→ **Work instructions**:
A. Reproduce word for word the passage of the Jaw Jacker thread that begins at the words "I have a few" and stops after the words "in the end.".
B. Summarize the Jaw Jacker thread in two sentences.
C. Extend the Jaw Jacker thread beyond its final post.

→ **Article**:
_____

# Jawjacker?



## reelbusy2 (Jan 15, 2005)

Anyone have any experience with the jaw jacker tip up? Pros & cons. Thanks in advance.


----------



## Brian Berg (Jun 22, 2013)

Thought you might like to see this.


----------



## erierider (May 15, 2012)

I have two jaw jackers and an automatic fisherman (same as jaw jackers just a little different set up procedure) I find they are OK with panfish and caught fish on them. Never caught a walleye on one which is how I spend 80% of my time on the ice.


----------



## scooter_trasher (Sep 19, 2005)

we used to make hook setters out of paperclips like this tied off to rod,takes up no space and you can use a bobber to give it slack , the original design was for bank fishing


----------



## Fur n Fins 1982 (Jan 3, 2014)

Just made one last night only took about 15-20 minutes and was free made it out of scrap I had laying around the shop looks like it will work no doubt can't wait to try it out on some eyes


----------



## reelbusy2 (Jan 15, 2005)

erierider said:


> I have two jaw jackers and an automatic fisherman (same as jaw jackers just a little different set up procedure) I find they are OK with panfish and caught fish on them. Never caught a walleye on one which is how I spend 80% of my time on the ice.


Walleye is my main target also. Figured it would make a good dead stick Rod outside the shanty. Sure can hair trigger that thing!


----------



## kevin1 (Dec 26, 2012)

I have a few and really like them compared to a automatic fisherman or one of the homemade hooksetters, I have built a couple versions. the Jawjackers have adjustable triggers and fold up to a pretty small package, i have been using mine for 3 or 4 years now and haven't broke anything yet. yes i like mine and they all do the same thing in the end.


----------



## Opey (Feb 15, 2013)

I have one and have yet to be successful with it. But I believe that is because the holes darn near ices up every time. I'm not sure how to fix this other than setting it up in my shanty. But I still like the idea and am not giving up yet.


----------



## zoombaiter25 (Oct 27, 2011)

Opey said:


> I have one and have yet to be successful with it. But I believe that is because the holes darn near ices up every time. I'm not sure how to fix this other than setting it up in my shanty. But I still like the idea and am not giving up yet.

_____

→ **Supplied material**:
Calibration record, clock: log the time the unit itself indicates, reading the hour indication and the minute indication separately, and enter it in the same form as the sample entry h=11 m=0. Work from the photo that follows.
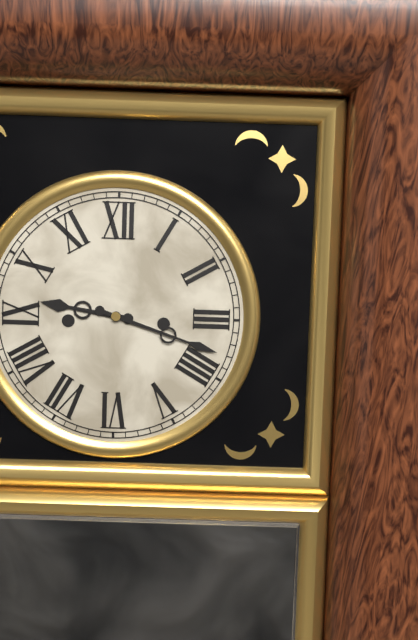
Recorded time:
h=9 m=18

_____

→ **Response list**:
A.
I have a few and really like them compared to a automatic fisherman or one of the homemade hooksetters, I have built a couple versions. the Jawjackers have adjustable triggers and fold up to a pretty small package, i have been using mine for 3 or 4 years now and haven't broke anything yet. yes i like mine and they all do the same thing in the end.

B. A forum member asks for experience with the Jaw Jacker tip-up, and one reply finds it acceptable for panfish but has never produced a walleye, while another praises its adjustable triggers and compact folding design after three or four years of use without breakage. A third member has yet to succeed with it because the holes nearly ice up, and other participants describe homemade hook setters built from paperclips or shop scrap.

C.
Try adding a slip bobber with no stops. It allows the line to run through the bobber freely even when the hole starts forming that pesky skim ice. I've done this with my tip downs and it helps a ton!


----------



## love2fish93 (Jul 22, 2007)

when I fish eyes or pike that's about all I run. I made some homemade ones out of pvc a few years back and in three years I can count the fish I lost due to failed hooksets on one hand. its awesome to have one dead stick with a lighter rod for perchin too


----------



## Opey (Feb 15, 2013)

zoombaiter25 said:


> Try adding a slip bobber with no stops. It allows the line to run through the bobber freely even when the hole starts forming that pesky skim ice. I've done this with my tip downs and it helps a ton!


That is simple yet genius. I'll try it, thanks.


----------



## bignuge (Mar 15, 2009)

I've caught several walleye on Saginaw bay with the jaw jackers. I like to use a small light weight little Cleo style spoon. Hook the minnow horizontally or slightly head down toward the tail. Good luck fishing


----------



## Outdoor2daCore (Nov 8, 2010)

I have an automatic fisherman and am finally going to make a homemade one to add to the arsenal but I love it, prefer it to tip up for walleye and jumbo perch, it's a blast


----------



## agbuckhunter (Oct 12, 2011)

I like mine and catch a lot of fish on it. I use a jig with with full dead minnow in a horizontal presentation about 1ft off the bottom. Very compact and lightweight.


----------



## reelbusy2 (Jan 15, 2005)

Thanks for all the replies,now we just need to add ice!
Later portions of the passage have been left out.